__Work task__. Each line with the word "card" must appear in the answer, copied from the records.

__Dataset records__.

-----

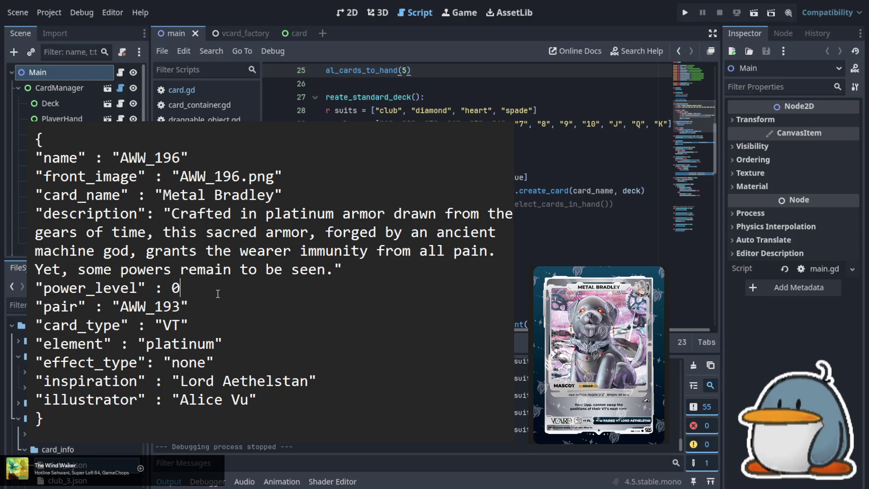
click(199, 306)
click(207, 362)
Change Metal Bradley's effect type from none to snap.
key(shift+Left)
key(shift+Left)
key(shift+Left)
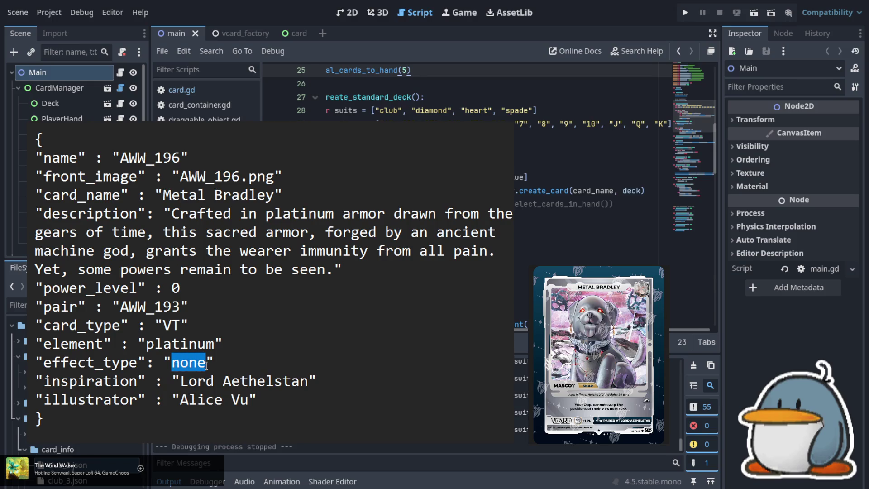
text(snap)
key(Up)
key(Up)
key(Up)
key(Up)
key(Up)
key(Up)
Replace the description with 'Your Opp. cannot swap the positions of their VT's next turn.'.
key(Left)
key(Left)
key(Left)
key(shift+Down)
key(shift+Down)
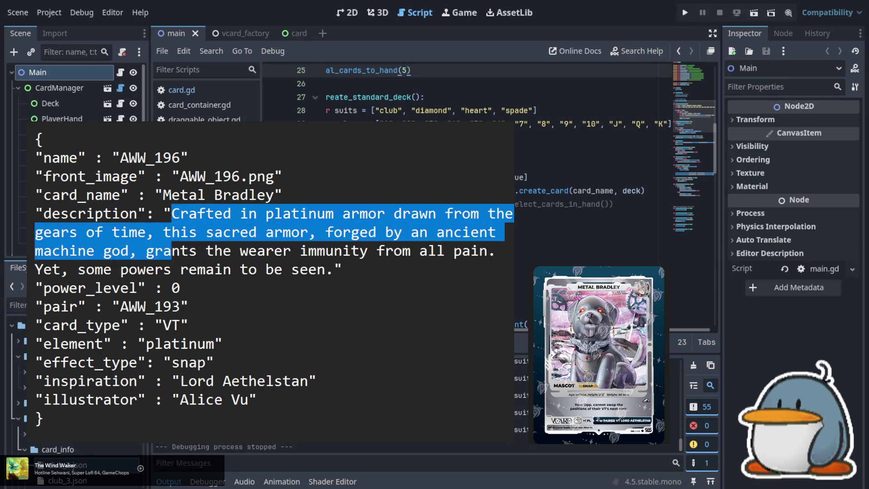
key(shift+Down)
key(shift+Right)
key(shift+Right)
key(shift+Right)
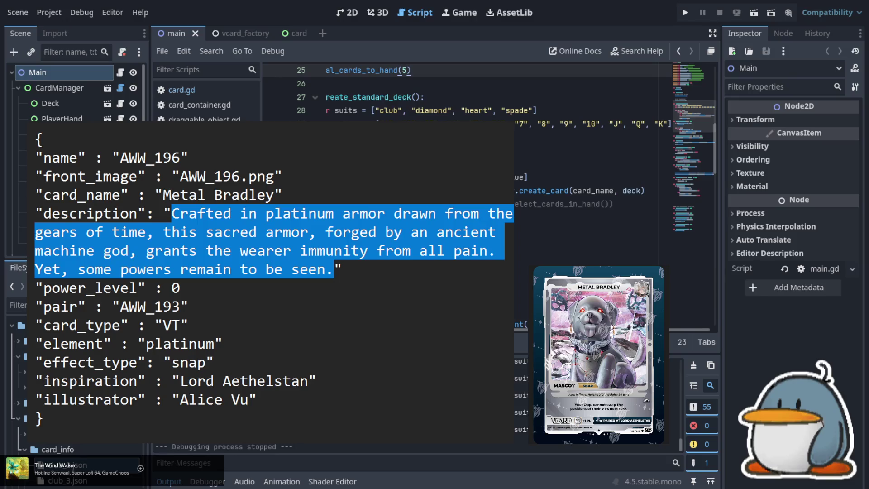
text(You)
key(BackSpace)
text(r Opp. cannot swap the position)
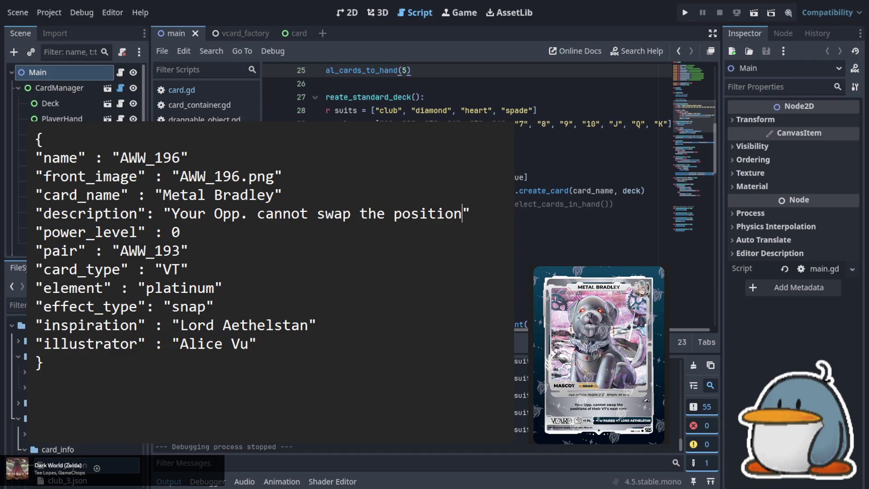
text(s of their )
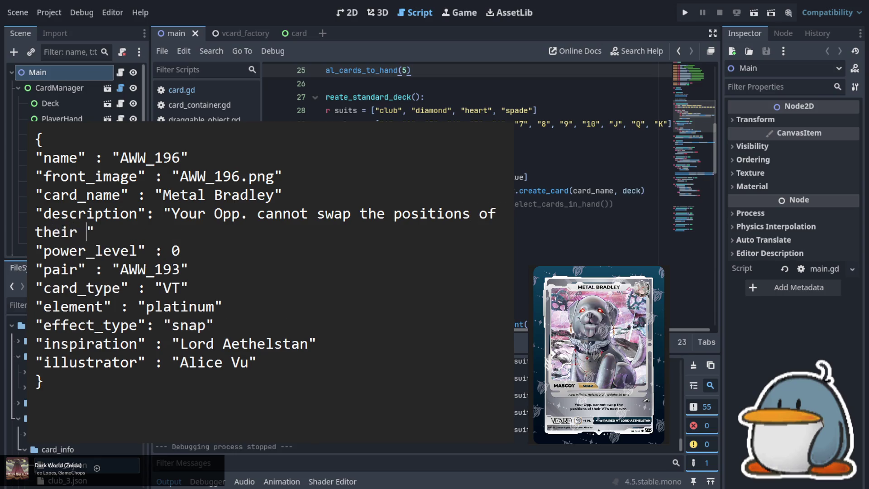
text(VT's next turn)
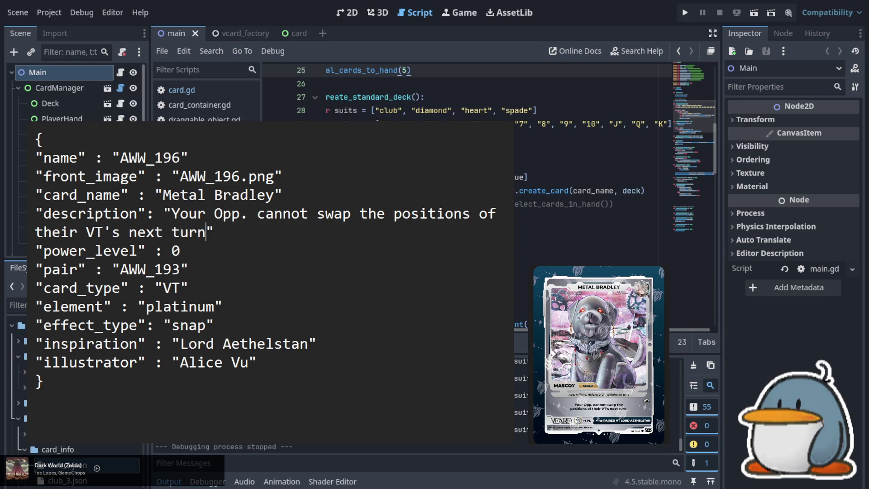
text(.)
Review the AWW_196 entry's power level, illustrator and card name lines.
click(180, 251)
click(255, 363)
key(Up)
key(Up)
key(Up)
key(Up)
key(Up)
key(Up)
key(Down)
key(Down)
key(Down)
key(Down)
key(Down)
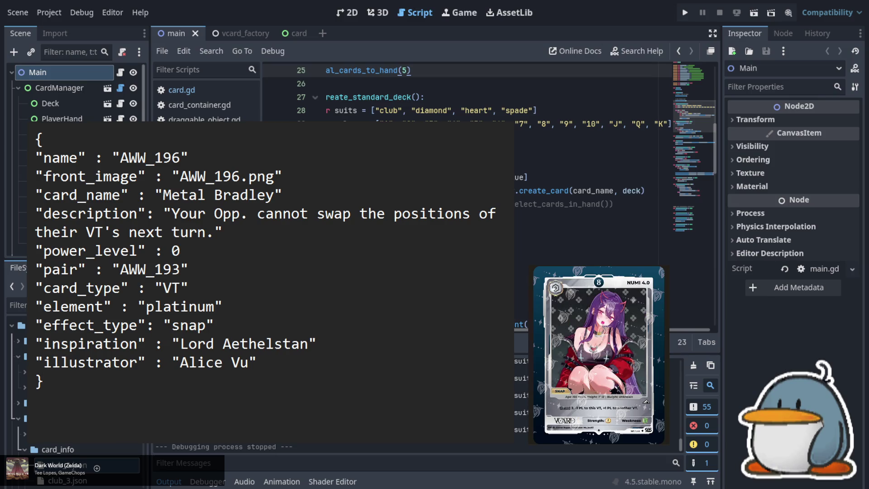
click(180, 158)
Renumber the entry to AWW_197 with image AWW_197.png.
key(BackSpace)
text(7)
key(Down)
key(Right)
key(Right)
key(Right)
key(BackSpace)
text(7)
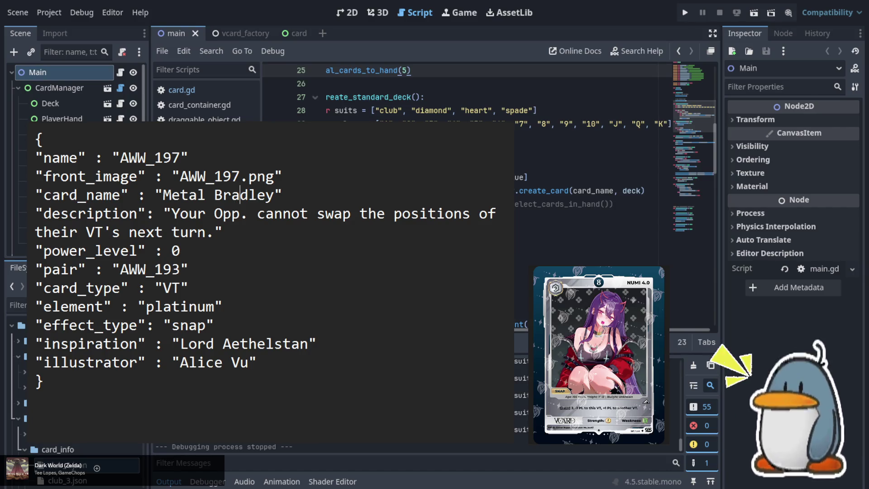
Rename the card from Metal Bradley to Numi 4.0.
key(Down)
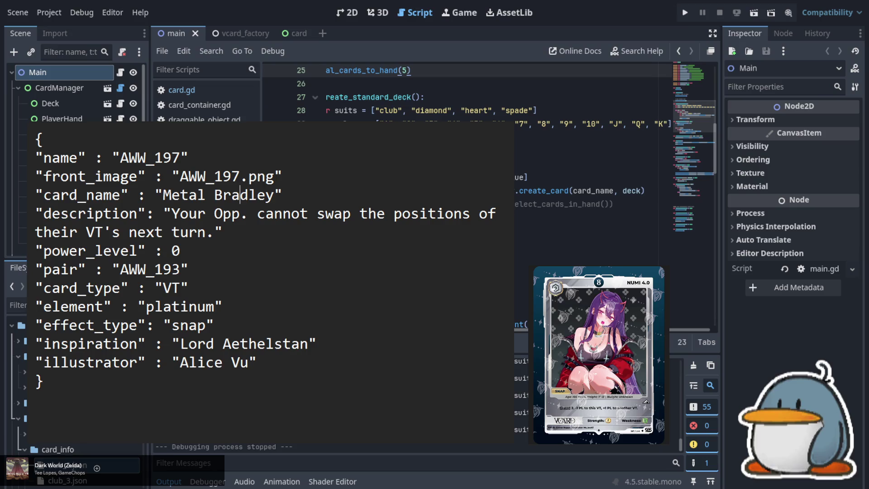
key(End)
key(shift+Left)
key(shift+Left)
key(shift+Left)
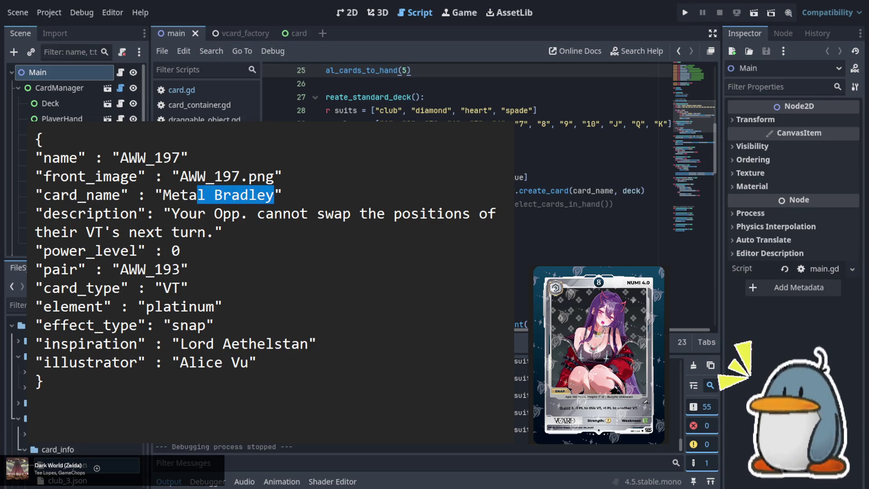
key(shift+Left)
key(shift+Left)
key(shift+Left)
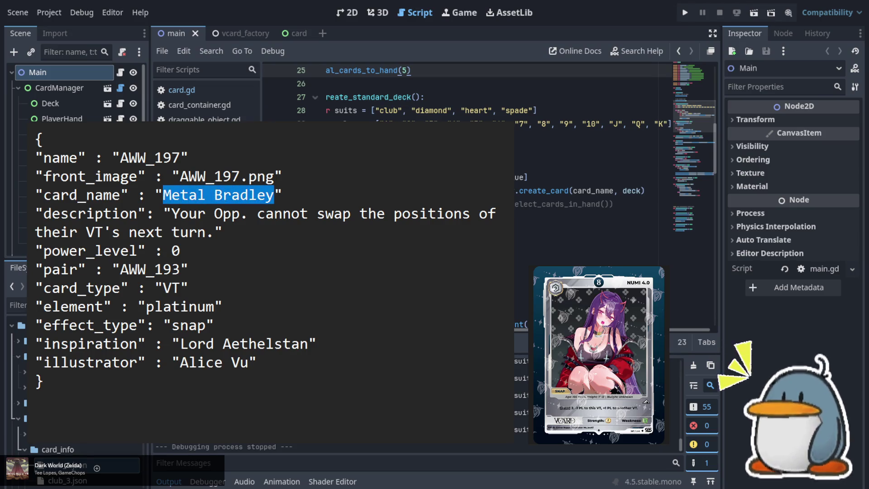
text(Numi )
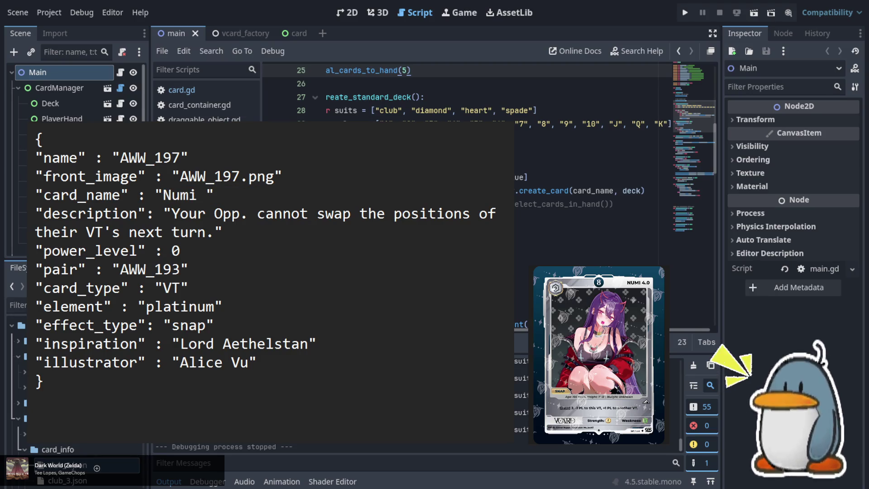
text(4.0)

-----

__Solution to the exercise__.
Review the AWW_196 entry's power level, illustrator and card name lines.
Rename the card from Metal Bradley to Numi 4.0.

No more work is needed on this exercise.